Poland offers fighter jets to the United States to help Ukraine

ANKARA: Hopes for a recovery of tourism in Turkey after the COVID-19 pandemic have been dashed following Russia’s invasion of Ukraine.

Millions of Russians and Ukrainians fly south to vacation in Turkey every year, but numbers are expected to be much lower this year, leading to forecasts of a 30% decline in the industry.

As tourist season approaches, southern resorts are already feeling the effects of the invasion and subsequent sanctions against Russia, with cancellations exceeding 70%.

Last year, in a country where tourism accounted for 10% of gross domestic product just before the pandemic, some 4.7 million Russians and 2.1 million Ukrainians visited Turkey, representing nearly a quarter of the total 24.7 million foreign tourists arriving throughout the year.

The Association of Turkish Travel Agencies expected 7 million Russians and 2.5 million Ukrainians to arrive this year, but expectations are now much lower.

For southern Turkish resorts, the high season for Russian tourists normally begins in early May.

Many Ukrainian and Russian tourists who travel for cultural and historical trips to Istanbul in winter have also canceled their trips this year.

The main opposition Republican People’s Party recently released a report claiming that the lack of Russian and Ukrainian tourists could cost Turkey’s tourism sector around $5 billion.

“If the conflict in Ukraine continues after March or April, I don’t expect Russian and Ukrainian holidaymakers to come this summer. It’s completely related to the psychology of war. You cannot spend a summer vacation abroad if your parents are fighting for your country or if you have lost a relative on the battlefield,” said Bulut Bagci, President of the World Forum Institute. tourism, to Arab News.

Tourists from Russia and Ukraine generally head to resorts on Turkey’s Mediterranean coast, such as Alanya and Antalya, as well as tourist hotspots like Cappadocia in central Turkey, where charter flights from of Ukraine were launched two years ago.

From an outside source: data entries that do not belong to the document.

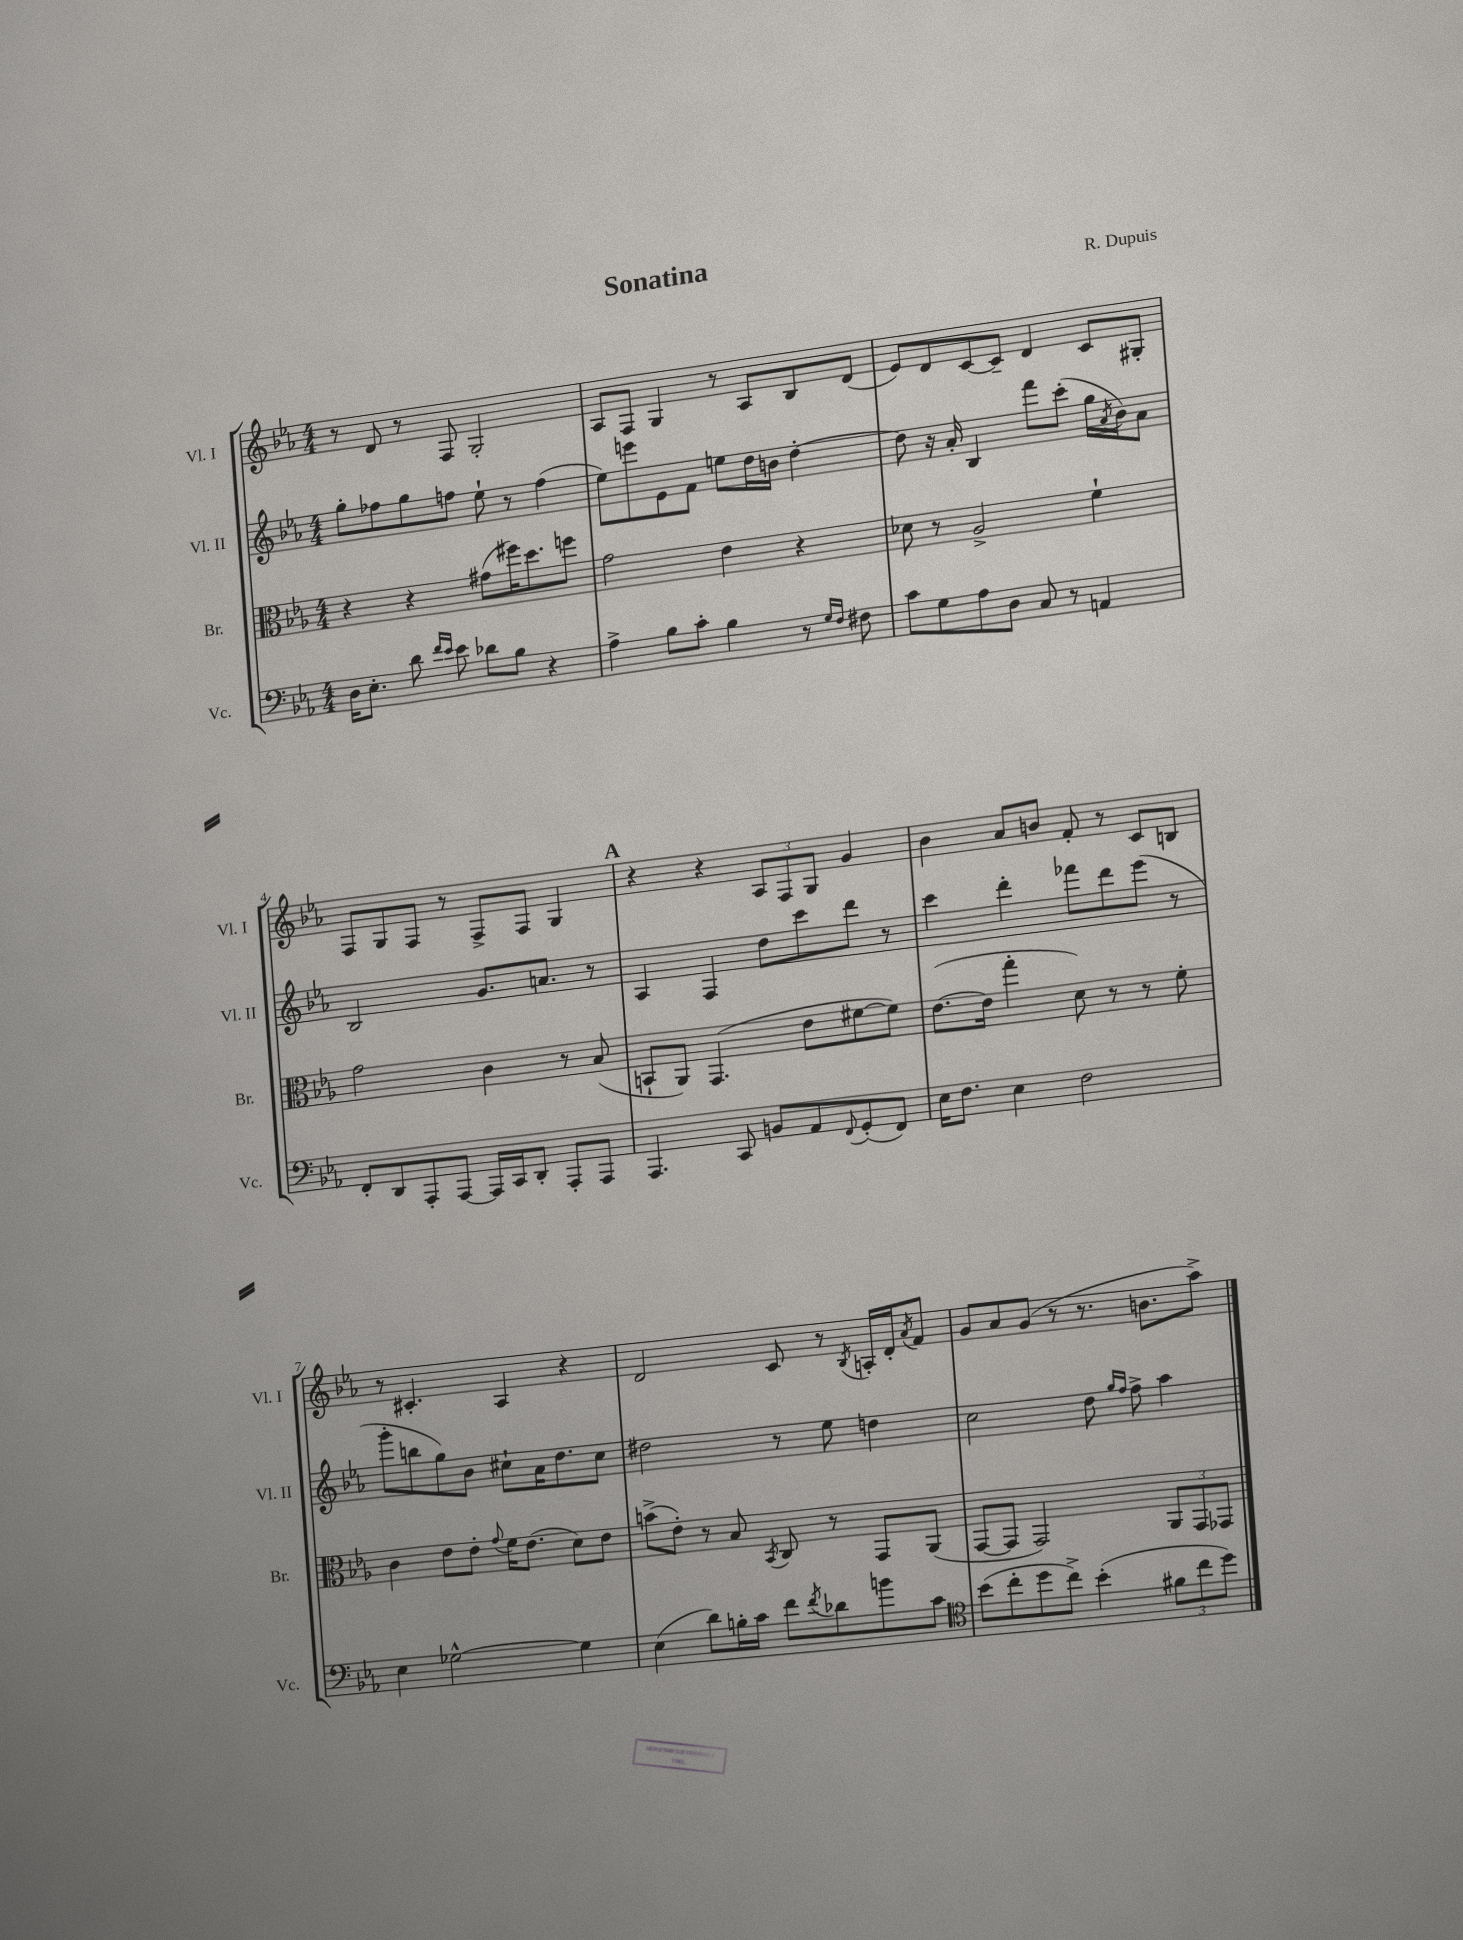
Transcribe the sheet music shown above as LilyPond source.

\header { title = "Sonatina" composer = "R. Dupuis" }
<<
\new StaffGroup <<
\new Staff = "s0" \with { instrumentName = "Vl. I" shortInstrumentName = "Vl. I" } {
    \clef treble \key ees \major \numericTimeSignature \time 4/4
    r8 d'8 r8 f8 g2-. |
    aes8 f8 g4 r8 aes8 bes8 d'8( |
    ees'8) d'8 c'8~ c'8-- d'4 c'8 gis8-. |
    f8 g8 f8 r8 f8-> f8 g4 |
    \mark \markup { \bold "A" } r4 r4 \tuplet 3/2 { aes8 f8 g8 } g'4 |
    bes'4 aes'8 b'8 f'8-. r8 c'8 b8 |
    r8 cis'4.-. aes4 r4 |
    d'2 c'8 r8 \acciaccatura { bes8 } a16-. d'16-. \acciaccatura { aes'8 } f'8 |
    g'8 aes'8 g'8( r8 r8. b'8. aes''8->) \bar "|." |
}
\new Staff = "s1" \with { instrumentName = "Vl. II" shortInstrumentName = "Vl. II" } {
    \clef treble \key ees \major \numericTimeSignature \time 4/4
    g''8-. fes''8 g''8 f''8 ees''8-! r8 f''4( |
    ees''8) e'''8 ees'8 f'8 e''8 d''16 b'16 d''4~-. |
    d''8 r16 aes'16-. bes4 f'''8 c'''8-.( g''16 \acciaccatura { aes'8 } bes'16) aes'8 |
    bes2 g'8. a'8. r8 |
    \mark \markup { \bold "A" } aes4 f4 d''8 c'''8 d'''8 r8 |
    c'''4 d'''4-. fes'''8 d'''8 ees'''8( r8 |
    g'''8-. b''8 g''8) bes'8 cis''8-! aes'16 d''8. cis''8 |
    dis''2 r8 ees''8 d''4 |
    c''2 d''8 \grace { g''16 f''16 } f''8-> aes''4 \bar "|." |
}
\new Staff = "s2" \with { instrumentName = "Br." shortInstrumentName = "Br." } {
    \clef alto \key ees \major \numericTimeSignature \time 4/4
    r4 r4 gis'8( fis''16) d''8. f''8 |
    g'2 ees'4 r4 |
    des'8 r8 aes2-> f'4-! |
    g'2 c'4 r8 bes8( |
    \mark \markup { \bold "A" } b,8-! aes,8) g,4.( ees'8 fis'8~ fis'8) |
    ees'8.~( ees'16 g''4-. d'8) r8 r8 f'8-. |
    c'4 ees'8 ees'8-. \appoggiatura { g'8 } f'16 ees'8.( d'8) ees'8 |
    b'8->( ees'8-.) r8 bes8 \acciaccatura { bes,8 } c8 r8 g,8 aes,8( |
    g,8~ g,8 g,2) \tuplet 3/2 { aes,8 g,8 ges,8 } \bar "|." |
}
\new Staff = "s3" \with { instrumentName = "Vc." shortInstrumentName = "Vc." } {
    \clef bass \key ees \major \numericTimeSignature \time 4/4
    d16 ees8.-. d'8 \grace { f'16 ees'16 } ees'8 des'8 bes8 r4 |
    aes4-> bes8 c'8-. bes4 r8 \grace { g16 f16 } fis8 |
    c'8 g8 aes8 d8 c8 r8 a,4 |
    f,8-. d,8 aes,,8-. aes,,8~ aes,,16 c,16 d,8-. aes,,8-. aes,,8 |
    \mark \markup { \bold "A" } aes,,4. c,8 b,8 aes,8 \appoggiatura { f,8 } g,8-.( f,8) |
    ees16 f8. ees4 f2 |
    ees4 ges2~-^ ges4 |
    ees4( d'8) b16-. c'16 f'8 \acciaccatura { f'8 } des'8 b'8 c'8 |
    \clef tenor bes'8( c''8-. d''8 c''8->) bes'4-.( \tuplet 3/2 { fis'8 c''8 d''8) } \bar "|." |
}
>>
>>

If the situation in Ukraine deescalates, it is still likely that Russian tourists, for the most part, will make reservations in Turkey, but problems could also arise due to the heavy financial and payment sanctions imposed on Russia.

Following the exclusion of the seven main Russian banks from the SWIFT system, Visa and Mastercard blocked the use of Russian credit cards abroad.

Experts said the end of SWIFT transfers for Russian citizens has already led to cancellations in Turkey.

“We can compensate for some of the losses if we are able to mobilize domestic tourists. However, we should have already taken steps to grow and diversify into different markets rather than being dependent on certain countries,” Bagci said.

Goksel Gungor, co-founder of YTM Tourism Villa Aparts in Fethiye, the Mediterranean resort, warned that domestic tourists could not compensate for the loss of Russian and Ukrainian visitors.

“This is the first time that I have filled only 12% of hotel reservations for the summer. Even during strained relations with Russia, we managed to bridge the gap with the arrival of Ukrainian tourists. Now, that is no longer the case. We cannot expect people who are fighting for their country to plan their summer vacations,” he told Arab News.

After a Russian fighter jet was shot down by Turkish F-16s along the Turkey-Syria border in 2015, the country’s tourism industry was also hit hard after Russia banned flights tourist charter to Turkey in retaliation.

The war in Ukraine could also influence the holiday preferences of British tourists.

“Several tourists from the UK have yet to cancel their reservations. But they still haven’t confirmed their reservations. Everyone is making their summer plans depending on the course of events on the battlefield,” said Gungor said.

Industry representatives have also warned that tourists will avoid choosing destinations close to Ukraine for fear of being near a war zone.

And some Turkish hoteliers believe that the growing use of cryptocurrency by Russian holidaymakers will be “unsuited” to the financial needs of the tourism sector.

“Turkey still does not have a legal framework for cryptocurrency payments, so Russian tourists using cryptocurrency would not change our lives,” Gungor said.

The status and frequency of flights from Russia to Turkey, after Airbus and Boeing signed on to Western sanctions, is also causing headaches for industry professionals.